- Reading text -
It's also just cheaper and allows you to spend money elsewhere on the cap. So basically,
players that keep the ball all day and run their asses off and the game is very simple it's very
building south is what you're talking about yeah i would say also like an anibal godoy i think
is very scoff and the rights like you know uh even a herector herr and artur uh cariskeo like
i know we could have kind of questions on like whether they are specifically ball retention but in
my mind they can fit that category well the thing i'm asking to square here is how do we think
about the other over especially overperforming teams Philadelphia Minnesota
Cincinnati, top of the table.
I mean, you guys mentioned three or four teams that are near the top because of ball
retention and possession.
And my flip side is like, we could literally do the exact same list, the same number of
top four teams in MLS that are the opposite of that.
And then L-AFC, which is like kind of a third bucket, but we'll do that another time.
Well, yeah, L-AFC leaned harder into ball retention this path.
Like, anytime you get Mark.
Put that to the side.
Don't let's not get distracted by that.
The point is like Philadelphia, Cincinnati, Minnesota.
three teams that I think we would call smart and well put together.
They go against the paradigm that we're all saying,
which is like the inefficiency you lean into is possession and ball retention.
I would just say my starting point on this would be all of them are outlier clubs.
It's a salary cap league.
Every roster is pretty much the same.
What's going to differentiate you?
I think MLS more than any league in the world,
choose a thing that makes you different and lean 100% into it,
not 60% into it.
And I would argue that even though Philly and Cincinnati,
and I don't remember who else we named that are pressing,
are different,
they are still proving the point,
which is choose a thing that makes you an outlier in a way
and dominate that thing or lean 100% into that thing
because on Wednesday night in Austin
and then they fly to come play you on Saturday,
they're not going to be prepped for you.
They're not going to want to play you.
They're not going to change to you.

- Dataset content -
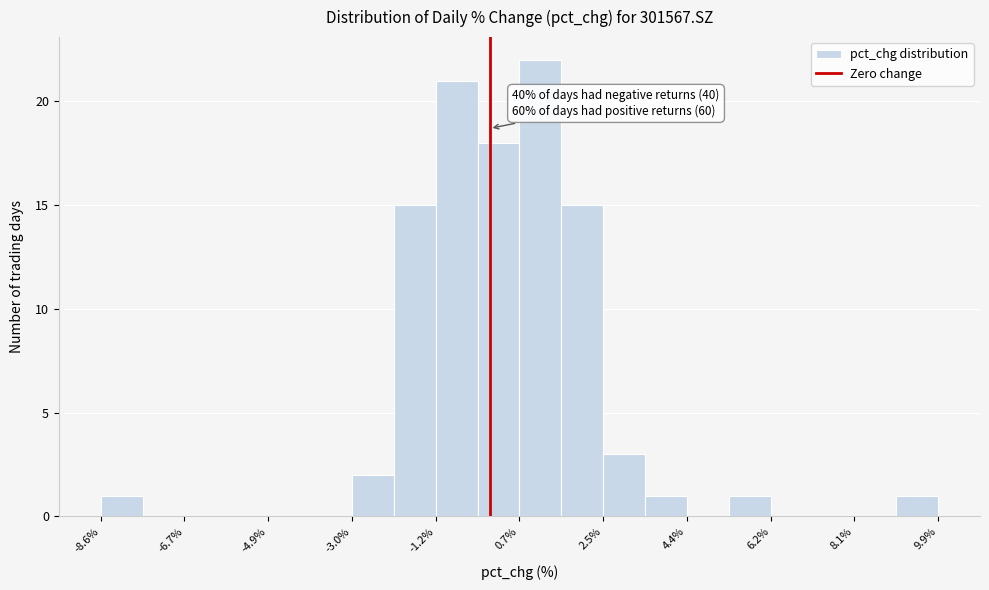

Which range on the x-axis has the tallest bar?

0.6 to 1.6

- To do -
(a) In the MLS discussion, what kind of league is MLS said to be?
(b) Summarize the MLS discussion in two sentences.
Answer from the text alone.

- List of solutions -
(a) It is a salary cap league.

(b) The speakers point out that Philadelphia, Cincinnati and Minnesota are near the top of the table despite going against the idea that teams should lean into possession and ball retention. One speaker argues that these are outlier clubs that still prove the point: in a salary cap league where every roster is pretty much the same, a club should choose a thing that makes it different and lean 100% into it, so that opponents are not prepped for it.